Antonio Giovanni Diego Nonnis Satta Tola,  portava un cognome importante della nobiltà sassarese,era ascendente- da parte della madre Mariangela Tola – il cui cognome fù aggiunto al suo – di Efisio Tola grande martire del Risorgimento italiano (1803-1833) ufficiale sardo ,messo a morte dai “sabaudi” per “aver letto la Giovane Italia ed altri libri sediziosi e non averne dato notizia ai superiori, ma soprattutto, non aver voluto confessare -avrebbe avuto salva la vita- chi glieli avesse forniti.
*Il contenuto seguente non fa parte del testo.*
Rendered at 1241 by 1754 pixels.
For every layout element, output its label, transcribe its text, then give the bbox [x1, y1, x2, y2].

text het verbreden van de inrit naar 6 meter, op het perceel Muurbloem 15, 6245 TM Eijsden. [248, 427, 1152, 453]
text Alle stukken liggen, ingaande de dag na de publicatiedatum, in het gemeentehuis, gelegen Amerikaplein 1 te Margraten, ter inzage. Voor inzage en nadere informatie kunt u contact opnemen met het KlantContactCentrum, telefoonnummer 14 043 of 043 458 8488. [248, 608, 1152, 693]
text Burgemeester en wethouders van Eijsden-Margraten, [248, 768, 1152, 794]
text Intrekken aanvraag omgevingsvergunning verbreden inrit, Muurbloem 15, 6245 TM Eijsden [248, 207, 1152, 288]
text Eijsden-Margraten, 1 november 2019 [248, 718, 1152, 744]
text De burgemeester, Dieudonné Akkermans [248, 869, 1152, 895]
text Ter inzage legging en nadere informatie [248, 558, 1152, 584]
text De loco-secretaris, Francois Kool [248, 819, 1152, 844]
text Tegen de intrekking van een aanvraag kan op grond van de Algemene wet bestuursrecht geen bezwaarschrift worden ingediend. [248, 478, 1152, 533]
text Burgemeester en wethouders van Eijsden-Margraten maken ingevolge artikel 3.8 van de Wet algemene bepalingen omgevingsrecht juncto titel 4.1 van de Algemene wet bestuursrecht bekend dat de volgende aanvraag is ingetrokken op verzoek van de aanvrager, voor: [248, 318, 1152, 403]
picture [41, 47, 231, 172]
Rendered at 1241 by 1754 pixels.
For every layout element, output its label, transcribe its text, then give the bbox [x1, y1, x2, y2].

Le sue parole ultime alle esortazioni ad indicare la provenienza delle pubblicazioni, sono un inno alla lealtà ed  all’onore : “Non sono reo,ne ho complici, ma se anche ne avessi, ne il nome sardo ne il mio farei prezzo di tanta infamia e tanta viltà”. Ed ai giudici :” in nome della giustizia mi volete morto e morrò  facendovi vedere come si sappia e si debba morire.”

Maria Barbara Luigia era sorella di Francesco Giovanni Maria Emanuele Dore di Olzai (famiglia di medici, avvocati, notai) medico chirurgo, giornalista (1860-1940) deputato al Parlamento del Regno per due legislature nelle file dei radicali benché di estrazione cattolica;  i figli intellettuali eterogenei di prestigio nel panorama italiano : Grazia Dore (poetessa di “altissima levatura” (Pasolini) e direttrice didattica di    scuole,scrittrice,saggista )  Antonio (amico e collaboratore di Gramsci, confinato antifascista,  sarà il primo segretario del Partito Comunista in Sardegna) Giampietro ( direttore di importanti giornali cattolici, amico di  Sturzo,Moro, Montini (Paolo VI) , Peppina ( giornalista e scrittrice, amica del Nobel Grazia Deledda), Raffaella ( scrittrice,  importante pedagogista).